Zum Buch:
Anita hat es schwer. Ohne berufliche Zukunft ist auch an ein eigenständiges, unabhängiges Leben nicht zu denken. Trotz abgeschlossenen Studiums ist sie gezwungen bei Ihren Eltern zu leben, sich mit unklaren Zukunftsaussichten an deren kargem Tisch satt zu essen, und wie ihr geht es vielen Jugendlichen in dieser Zeit in Spanien – in der wirtschaftlichen Depression ist bekanntlich die psychische nicht weit. Gemeinsame Demonstrationen gegen diese aussichtlose Lage helfen da weniger als das anschließende ‚Abhängen’ und ‚Geschichtenerzählen’ in den Parks.
Zunächst sah es so aus, als hätte wenigstens ihr Bruder mit einer Dozentur in Germanistik an der Berliner Universität das große Los gezogen. In Wahrheit aber fristet er des lieben Geldes wegen sein Dasein auf dem Bau, wohnt im Gartenhaus eines von den Eigentürmern längst vergessenen Gartens. Ist er aber auch am Ort seiner Lieblingsdichterin Gertrud Kolmar angekommen?
Als Anita ihre Eltern tot im Schlafzimmer entdeckt, will sie es nicht wahrhaben und reagiert auf eine Weise, die dem Roman eine neue Wendung gibt. Während sie den Tod ihrer Eltern nach außen verheimlicht, lässt sie sie in ihrem Innern und in dem gemeinsamen Zuhause in geradezu phantastischer Weise weiterleben. Sie kommuniziert mit ihnen, trägt sie von einem Ort zum anderen und staffiert sie aus, während sie selbst in die Kleider der Mutter und nach und nach ganz in deren Leben schlüpft. Selbst ihre Freunde erkennen sie nicht als Anita – die Verwandlung scheint perfekt. So getarnt macht sie sich auf den Weg, den mysteriösen Liebhaber ihrer Mutter zu finden. Ist er möglicherweise identisch mit dem in inkognito lebenden deutschen Bestsellerautor? Welche Rolle spielte ihr Vater in dieser Geschichte? Geheimnisse, die zu lüften sind, gibt es bis zum furiosen Ende des Romans genug.

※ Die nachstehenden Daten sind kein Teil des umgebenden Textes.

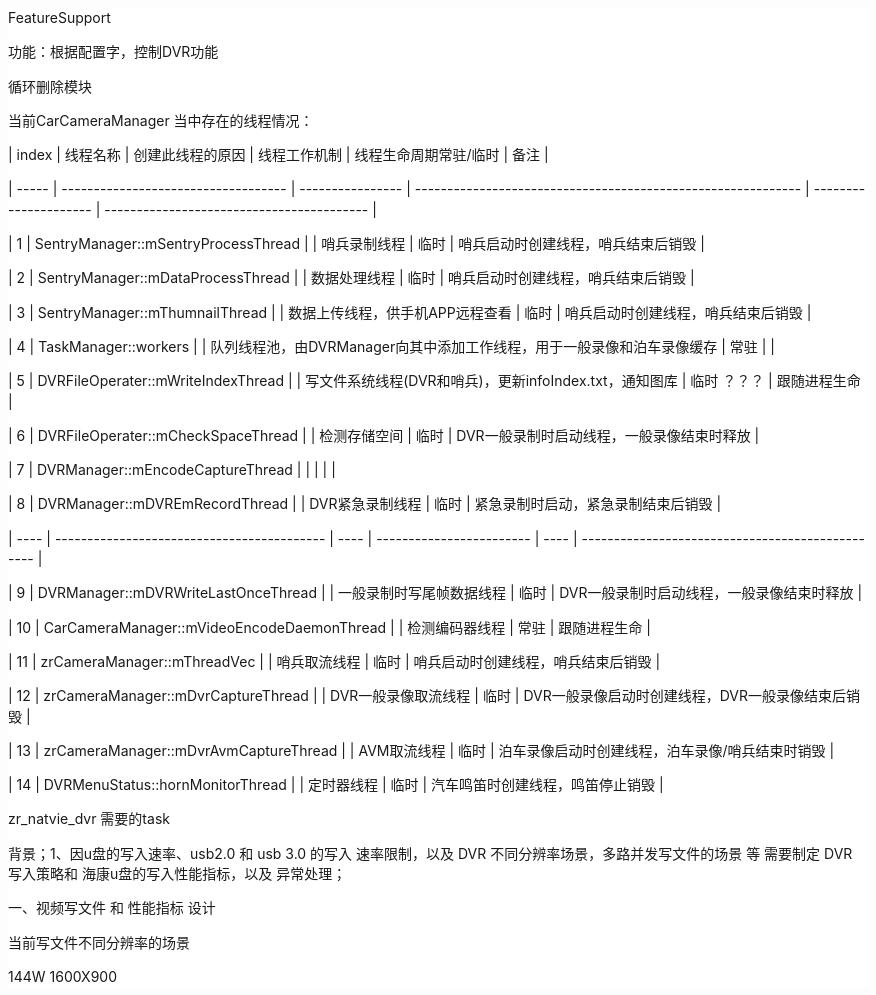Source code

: FeatureSupport

功能：根据配置字，控制DVR功能

循环删除模块

当前CarCameraManager 当中存在的线程情况：

| index | 线程名称              | 创建此线程的原因 | 线程工作机制                         | 线程生命周期常驻/临时 | 备注                   |

| ----- | ----------------------------------- | ---------------- | ------------------------------------------------------------ | --------------------- | ----------------------------------------- |

| 1   | SentryManager::mSentryProcessThread |         | 哨兵录制线程                         | 临时         | 哨兵启动时创建线程，哨兵结束后销毁    |

| 2   | SentryManager::mDataProcessThread  |         | 数据处理线程                         | 临时         | 哨兵启动时创建线程，哨兵结束后销毁    |

| 3   | SentryManager::mThumnailThread   |         | 数据上传线程，供手机APP远程查看               | 临时         | 哨兵启动时创建线程，哨兵结束后销毁    |

| 4   | TaskManager::workers        |         | 队列线程池，由DVRManager向其中添加工作线程，用于一般录像和泊车录像缓存 | 常驻         |                      |

| 5   | DVRFileOperater::mWriteIndexThread |         | 写文件系统线程(DVR和哨兵)，更新infoIndex.txt，通知图库    | 临时 ？？？      | 跟随进程生命               |

| 6   | DVRFileOperater::mCheckSpaceThread |         | 检测存储空间                         | 临时         | DVR一般录制时启动线程，一般录像结束时释放 |

| 7   | DVRManager::mEncodeCaptureThread  |         |                               |            |                      |



| 8  | DVRManager::mDVREmRecordThread       |   | DVR紧急录制线程     | 临时 | 紧急录制时启动，紧急录制结束后销毁        |

| ---- | ------------------------------------------ | ---- | ------------------------ | ---- | ------------------------------------------------ |

| 9  | DVRManager::mDVRWriteLastOnceThread    |   | 一般录制时写尾帧数据线程 | 临时 | DVR一般录制时启动线程，一般录像结束时释放    |

| 10  | CarCameraManager::mVideoEncodeDaemonThread |   | 检测编码器线程      | 常驻 | 跟随进程生命                   |

| 11  | zrCameraManager::mThreadVec       |   | 哨兵取流线程       | 临时 | 哨兵启动时创建线程，哨兵结束后销毁        |

| 12  | zrCameraManager::mDvrCaptureThread   |   | DVR一般录像取流线程   | 临时 | DVR一般录像启动时创建线程，DVR一般录像结束后销毁 |

| 13  | zrCameraManager::mDvrAvmCaptureThread  |   | AVM取流线程       | 临时 | 泊车录像启动时创建线程，泊车录像/哨兵结束时销毁 |

| 14  | DVRMenuStatus::hornMonitorThread      |   | 定时器线程        | 临时 | 汽车鸣笛时创建线程，鸣笛停止销毁         |

zr_natvie_dvr 需要的task

背景；1、因u盘的写入速率、usb2.0 和 usb 3.0 的写入 速率限制，以及 DVR 不同分辨率场景，多路并发写文件的场景 等 需要制定 DVR 写入策略和 海康u盘的写入性能指标，以及 异常处理；

一、视频写文件 和 性能指标 设计

当前写文件不同分辨率的场景

144W 1600X900
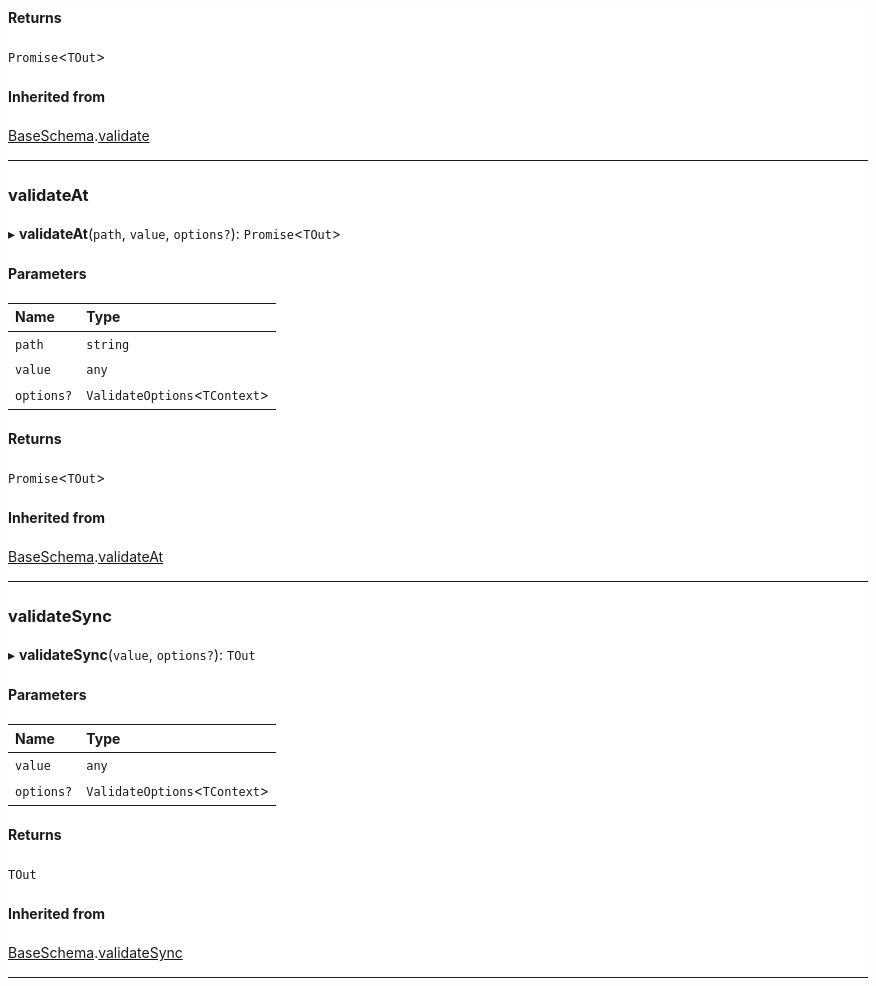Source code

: #### Returns

`Promise`<`TOut`\>

#### Inherited from

[BaseSchema](yup.BaseSchema.md).[validate](yup.BaseSchema.md#validate)

___

### validateAt

▸ **validateAt**(`path`, `value`, `options?`): `Promise`<`TOut`\>

#### Parameters

| Name | Type |
| :------ | :------ |
| `path` | `string` |
| `value` | `any` |
| `options?` | `ValidateOptions`<`TContext`\> |

#### Returns

`Promise`<`TOut`\>

#### Inherited from

[BaseSchema](yup.BaseSchema.md).[validateAt](yup.BaseSchema.md#validateat)

___

### validateSync

▸ **validateSync**(`value`, `options?`): `TOut`

#### Parameters

| Name | Type |
| :------ | :------ |
| `value` | `any` |
| `options?` | `ValidateOptions`<`TContext`\> |

#### Returns

`TOut`

#### Inherited from

[BaseSchema](yup.BaseSchema.md).[validateSync](yup.BaseSchema.md#validatesync)

___

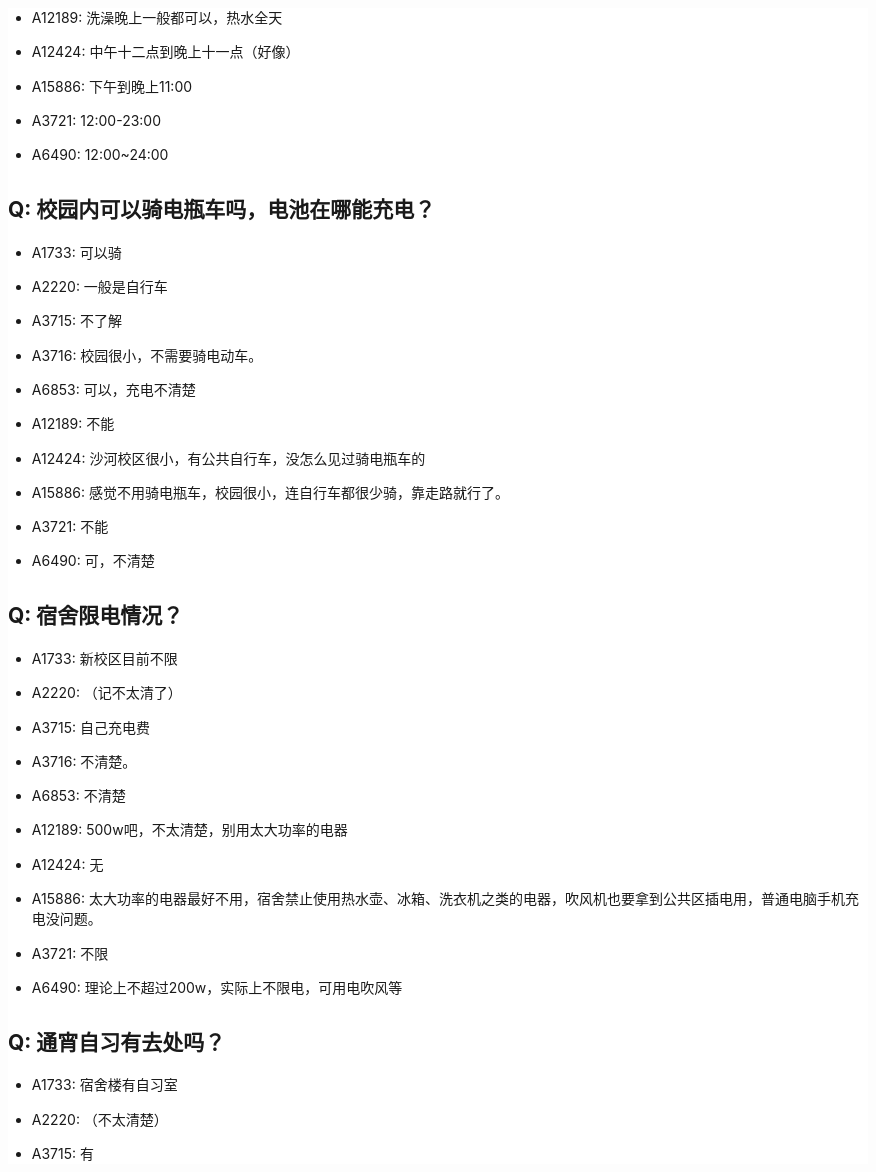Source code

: - A12189: 洗澡晚上一般都可以，热水全天

- A12424: 中午十二点到晚上十一点（好像）

- A15886: 下午到晚上11:00

- A3721: 12:00-23:00

- A6490: 12:00\~24:00

## Q: 校园内可以骑电瓶车吗，电池在哪能充电？

- A1733: 可以骑

- A2220: 一般是自行车

- A3715: 不了解

- A3716: 校园很小，不需要骑电动车。

- A6853: 可以，充电不清楚

- A12189: 不能

- A12424: 沙河校区很小，有公共自行车，没怎么见过骑电瓶车的

- A15886: 感觉不用骑电瓶车，校园很小，连自行车都很少骑，靠走路就行了。

- A3721: 不能

- A6490: 可，不清楚

## Q: 宿舍限电情况？

- A1733: 新校区目前不限

- A2220: （记不太清了）

- A3715: 自己充电费

- A3716: 不清楚。

- A6853: 不清楚

- A12189: 500w吧，不太清楚，别用太大功率的电器

- A12424: 无

- A15886: 太大功率的电器最好不用，宿舍禁止使用热水壶、冰箱、洗衣机之类的电器，吹风机也要拿到公共区插电用，普通电脑手机充电没问题。

- A3721: 不限

- A6490: 理论上不超过200w，实际上不限电，可用电吹风等

## Q: 通宵自习有去处吗？

- A1733: 宿舍楼有自习室

- A2220: （不太清楚）

- A3715: 有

Das Buch, von den Medien hochgelobt, ist bereits auf den Bestsellerlisten. Ich bin jetzt erst darauf gestoßen – manchmal braucht es eben den glücklichen Zufall, eine der besonderen Perlen in der Literatur aufzustöbern. Anna Katharina Hahn ist eine grandiose Erzählerin – Das Kleid meiner Mutter ist poetisch, vielschichtig, spannend. Unter der Oberfläche brodeln jede Menge Überraschungen, die den Leser in Atem halten. Anfangs noch überzeugt, einen realistischen Roman vor sich zu haben, ziehen einen die phantastischen Elemente mehr und mehr in den Bann, bis man sich zuletzt fragt, was real, was Phantasie ist?